__Entries shown__.
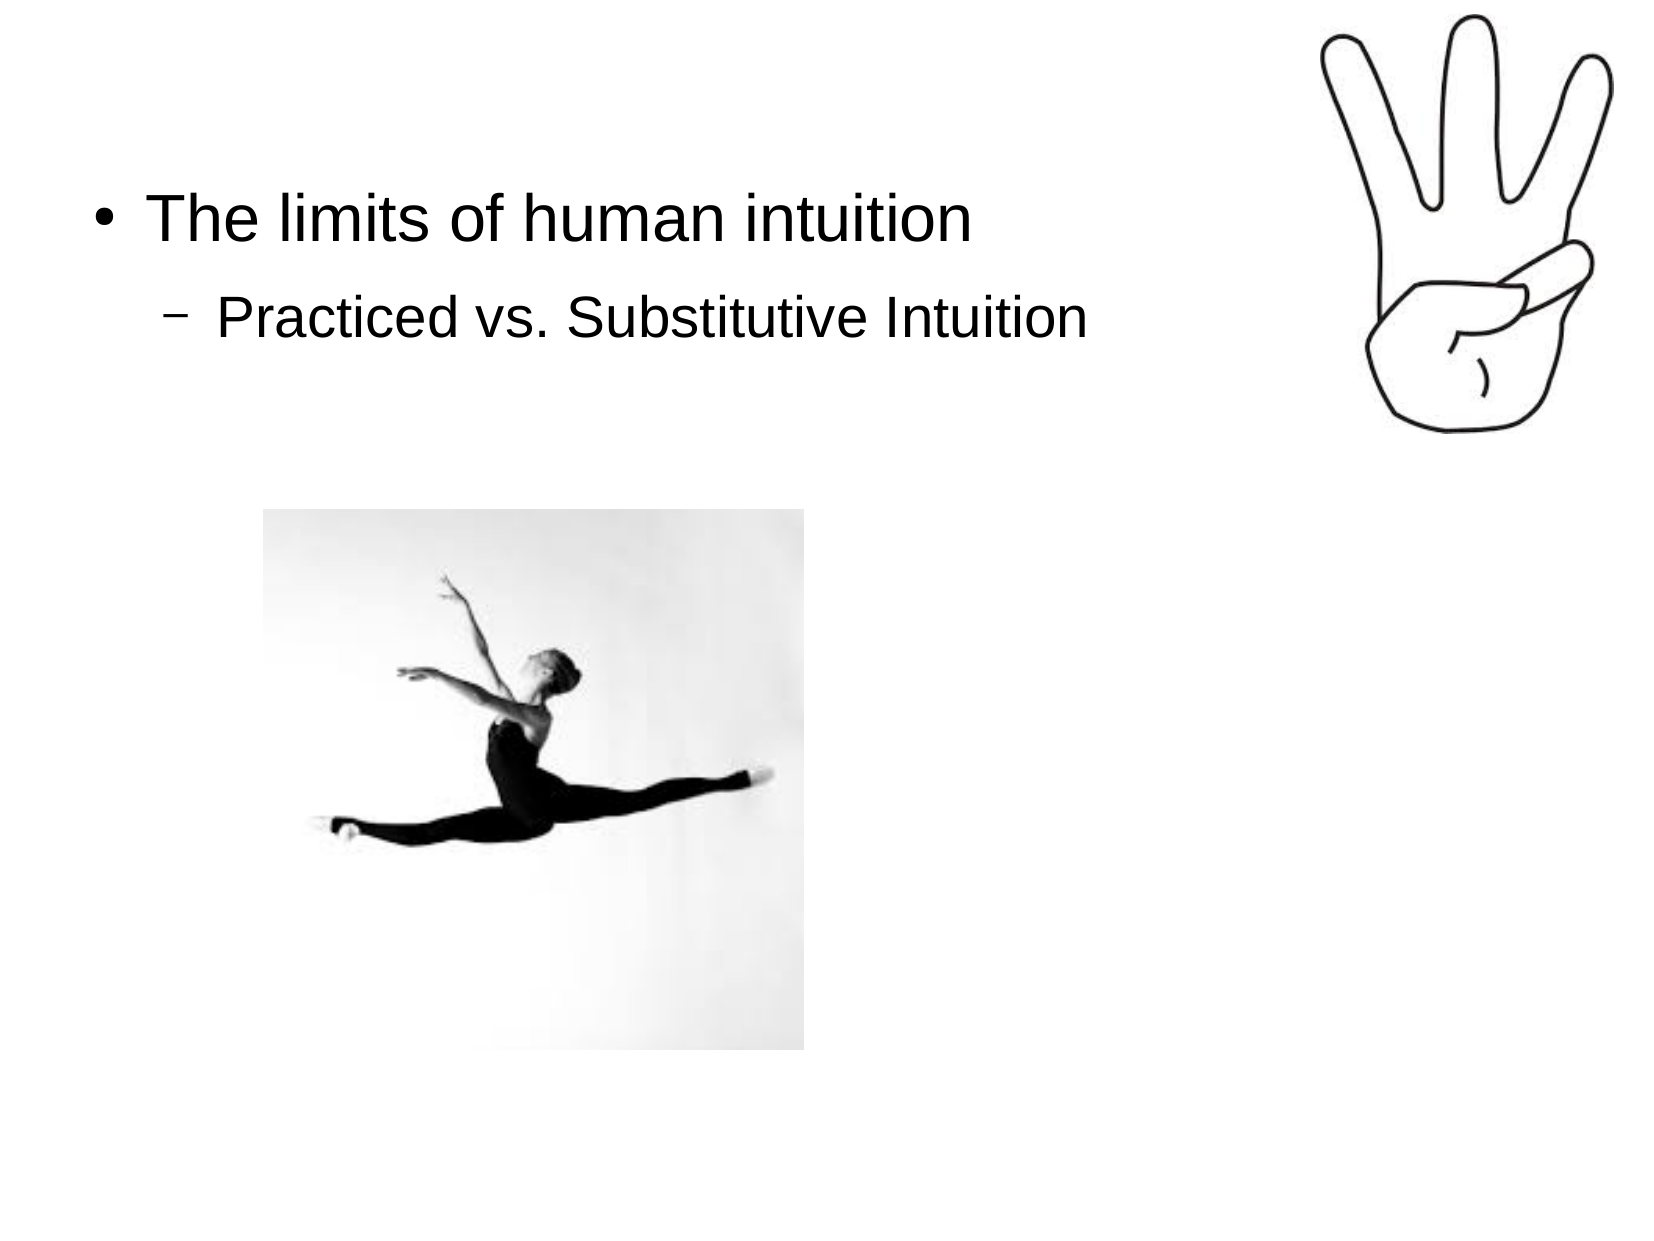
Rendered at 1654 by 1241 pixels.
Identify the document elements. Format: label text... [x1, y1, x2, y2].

picture [1320, 14, 1614, 434]
list The limits of human intuition Practiced vs. Substitutive Intuition [75, 180, 1564, 1241]
picture [263, 509, 804, 1051]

__Stated problem__.
Rewrite the material above as a Markdown table with the columns "Row" and "Line," numbering each row and skipping blank lines. Leave the pictures out of the table.

__Complete response__.
| Row | Line |
|---|---|
| 1 | Rendered at 1654 by 1241 pixels. |
| 2 | Identify the document elements. Format: label text... [x1, y1, x2, y2]. |
| 3 | picture [1320, 14, 1614, 434] |
| 4 | list The limits of human intuition Practiced vs. Substitutive Intuition [75, 180, 1564, 1241] |
| 5 | picture [263, 509, 804, 1051] |